In this manner the white oak becomes important not only in fixing the length of the parallelogram, but its width also, and it bears directly upon the question whether the maple should be adopted as the corner of the Nelson survey. The jury should have been led to this view of the evidence, or, to say the least that can be said, they should not have been led away from it. And yet the parts of the charge indicated in the 5th and 7th assignments led them quite another way. They received no proper instructions on the effect of a chamber survey returned for more than twenty-one years, nor on the effect of calls for the marks of older surveys. These were two great defects of the charge, and for these errors the record must go to another trial.
We say nothing decisive about the over quantity in the Nelson survey, for no account was made of that in the court below; and nothing against the Anthony warrant and survey, for it is not before us, and nothing that we mean to be decisive of the location of the Nelson warrant, for it is a question for the jury.

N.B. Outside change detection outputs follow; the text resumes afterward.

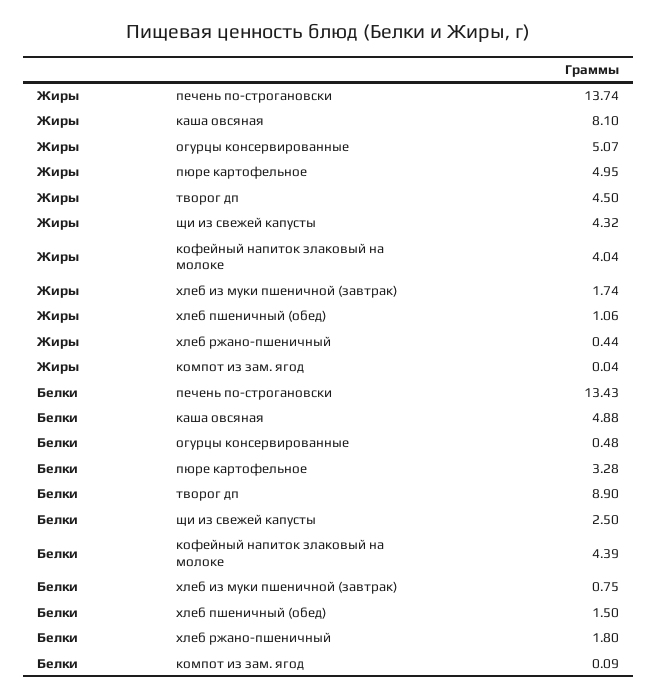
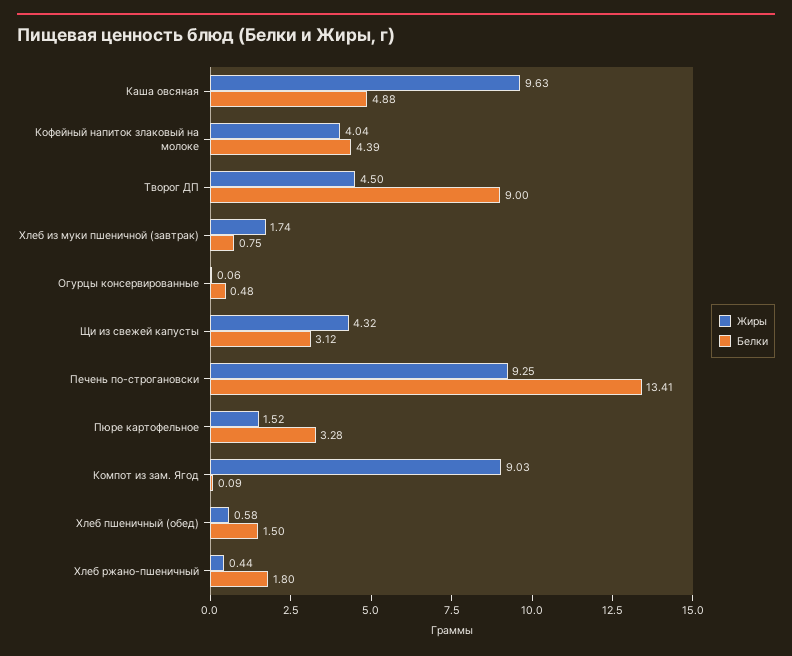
  {
    "Жиры": {
-     "печень по-строгановски": 13.74,
+     "печень по-строгановски": 9.25,
-     "каша овсяная": 8.1,
+     "каша овсяная": 9.63,
-     "огурцы консервированные": 5.07,
+     "огурцы консервированные": 0.06,
-     "пюре картофельное": 4.95,
+     "пюре картофельное": 1.52,
      "творог дп": 4.5,
      "щи из свежей капусты": 4.32,
      "кофейный напиток злаковый на молоке": 4.04,
      "хлеб из муки пшеничной (завтрак)": 1.74,
-     "хлеб пшеничный (обед)": 1.06,
+     "хлеб пшеничный (обед)": 0.58,
      "хлеб ржано-пшеничный": 0.44,
-     "компот из зам. ягод": 0.04
+     "компот из зам. ягод": 9.03
    },
    "Белки": {
-     "печень по-строгановски": 13.43,
+     "печень по-строгановски": 13.41,
      "каша овсяная": 4.88,
      "огурцы консервированные": 0.48,
      "пюре картофельное": 3.28,
-     "творог дп": 8.9,
+     "творог дп": 9,
-     "щи из свежей капусты": 2.5,
+     "щи из свежей капусты": 3.12,
      "кофейный напиток злаковый на молоке": 4.39,
      "хлеб из муки пшеничной (завтрак)": 0.75,
      "хлеб пшеничный (обед)": 1.5,
      "хлеб ржано-пшеничный": 1.8,
      "компот из зам. ягод": 0.09
    }
  }

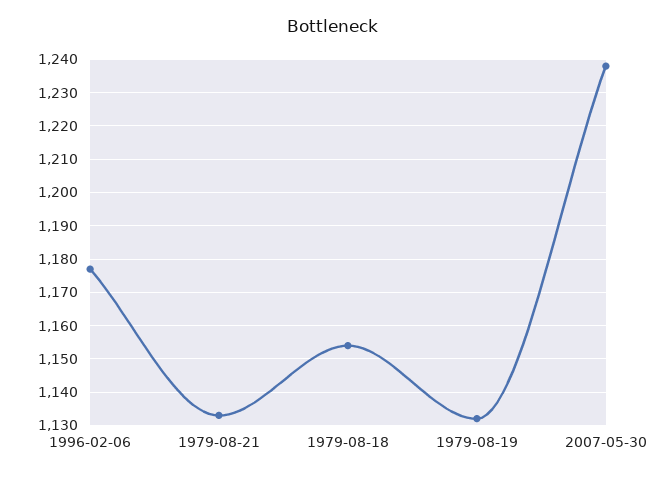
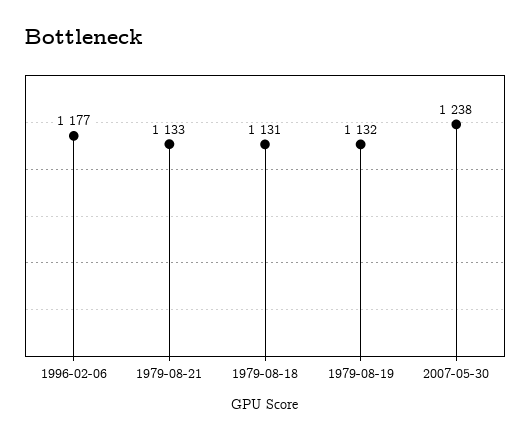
  {
    "1996-02-06": 1177,
    "1979-08-21": 1133,
-   "1979-08-18": 1155,
+   "1979-08-18": 1131,
    "1979-08-19": 1132,
    "2007-05-30": 1238
  }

What we would be understood as deciding is, that the instructions which the jury received were not, in the two particulars specified, such as the cause demanded. If, under proper instructions, the jury had located the southern boundary of the Nelson warrant where Mr. Quay thinks it may be located, then, on the assumption that the Evans line was the northern boundary, the plaintiffs would have been entitled to recover such fractional parts of all the land embraced by these lines as their title-papers covered.
'The judgment is reversed, and a venire facias de novo is awarded.